BOOK REVIEW: RICHARD DONKINreviews Glow: How You Can Radiate Energy, Innovation and Successby Lynda Gratton; Prentice Hall; £14.99 (€17)
UNILEVER IS serious about its brands. I visited one of its UK factory sites a few years ago. In one of the senior managers’ offices, stacked end-to-end in place of books on his shelves, were boxes of soap powders and other cleaning products.
It is not surprising, therefore, to read in Lynda Gratton's book, Glow: How You Can Radiate Energy, Innovation and Success, of two Unilever managers, one specialising in deodorants and one handling confectionery, getting together for a product-focused chinwag while attending one of the company's strategy development programmes.
It led to the confectionery manager inviting her colleague to visit the Wall’s development centre, where her team were working on chocolate flavourings for the Magnum ice-cream brand.
The upshot was that the two development teams, working together, came up with the Lynx chocolate-scented deodorant Dark Temptation, which became an instant success among teenage boys for the simple reason that boys know that girls like chocolate.
Gratton, professor of management practice at London Business School, described these kinds of collaboration as “hot spots”, centres of excellence where teams bristle with creative energy, in her previous book Hot Spots.
People who are energised, innovative and successful, she writes, seem to glow. “You can see it in their faces; you can hear it in their voices,” she says. Some who don’t, she adds, “seem to be in a perpetual state of Big Freeze”. In her new book, the words “glow” and “big freeze” are given capital letters and italicised. This is not so troubling in the first few paragraphs, but when glowing, engaged employees “radiating positive energy” are leaping out of every page like the bunnies in a Duracell battery advertisement, it becomes difficult to relate her principles to the average workplace.

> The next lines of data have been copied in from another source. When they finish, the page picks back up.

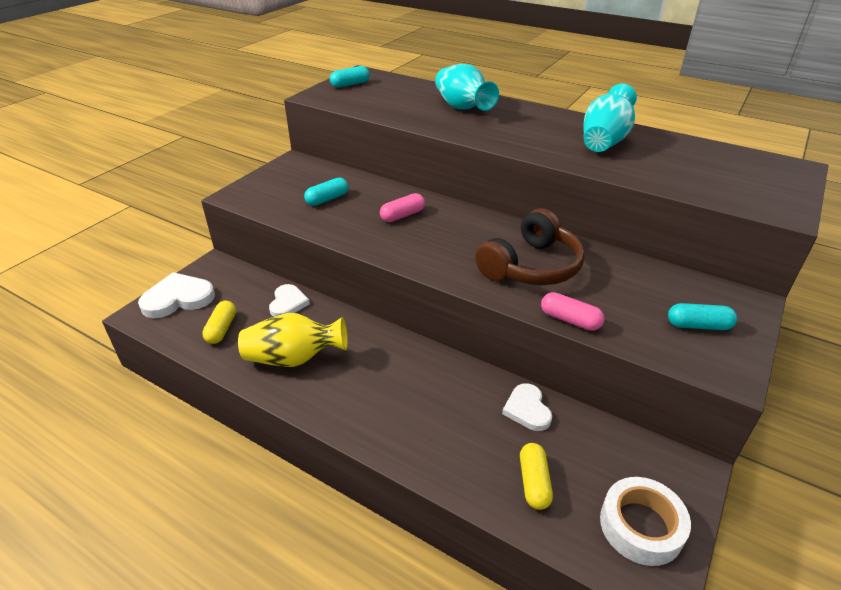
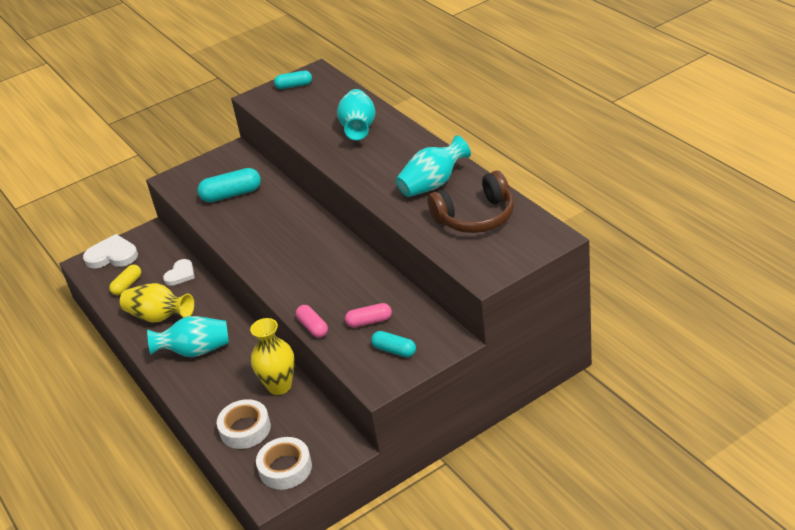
camera: 30 degrees right, 0 degrees up
turquoise capsule [304,177,349,206] -> turquoise capsule [197,168,261,202], size x1.58
pink capsule [380,193,425,222] -> pink capsule moved to [345,303,392,328]
brown headphones [475,209,585,285] -> brown headphones moved to [428,171,514,233]
white heart [502,383,552,431] -> yellow vase [250,318,295,395]
yellow capsule [520,443,553,510] -> white tape [217,399,271,449]
none -> turquoise vase [147,316,229,357]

But this is not a book about average workplaces. Nor is it a book aimed specifically at managers. Glow has been designed for the growing self-help book market, particularly in the US, and it just may have been launched at the right time.

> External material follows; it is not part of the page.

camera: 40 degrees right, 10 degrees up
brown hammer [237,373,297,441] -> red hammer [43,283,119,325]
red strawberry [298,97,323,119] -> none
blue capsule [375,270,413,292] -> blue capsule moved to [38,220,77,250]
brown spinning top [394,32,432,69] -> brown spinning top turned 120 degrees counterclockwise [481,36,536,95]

When companies almost everywhere are cutting their headcounts, surviving employees could be forgiven for feeling demotivated. It’s not so much that they are in a big freeze, but that they are rigid with fear.
In this book, however, we can discover that such sentiments may be less about the economy and more about “mindset”, another word beloved of human resources professionals – particularly those with a psychology background, as Gratton has.

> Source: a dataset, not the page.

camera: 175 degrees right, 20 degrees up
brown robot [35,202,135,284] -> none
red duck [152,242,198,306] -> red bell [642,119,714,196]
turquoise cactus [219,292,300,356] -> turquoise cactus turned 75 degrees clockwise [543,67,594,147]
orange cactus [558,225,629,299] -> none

In line with the self-help genre pioneered by Stephen Covey, with his Seven Habits of Highly Effective People, Gratton gives us three principles for the foundation of glowing: a co-operative mindset, jumping across worlds and igniting latent energy.
There are also “nine actions that will make you glow every day”. What are these actions? Prospective glowers will be relieved to find that there is nothing too profound. The first thing is to possess that aforementioned co-operative mindset, defined by a willingness to share information with others. It helps also to be good at conversation.
We know that it is possible for people to generate a kind of rhythm and satisfaction in their work. The art of shovelling, for example, was highlighted in Ifan Edwards’s 1947 book No Gold on My Shovel, while Leo Tolstoy, in Anna Karenina, wrote of the “blessed moments” to be experienced when wielding a scythe in a gang of farm workers.
But how many people will be in a position to find the glow of work described in this book? The concept of jumping across worlds, for example, turns out to be all about networking and discovering what Gratton calls “boundaryless places” by escaping the daily grind, possibly through a sabbatical – a diversion that would be easier to pursue in academia than in a call centre.
For many people, the only opportunity to create the fluid, boundaryless lifestyle envisaged here would be to chuck in their jobs – and that might not be such a good idea in the present climate.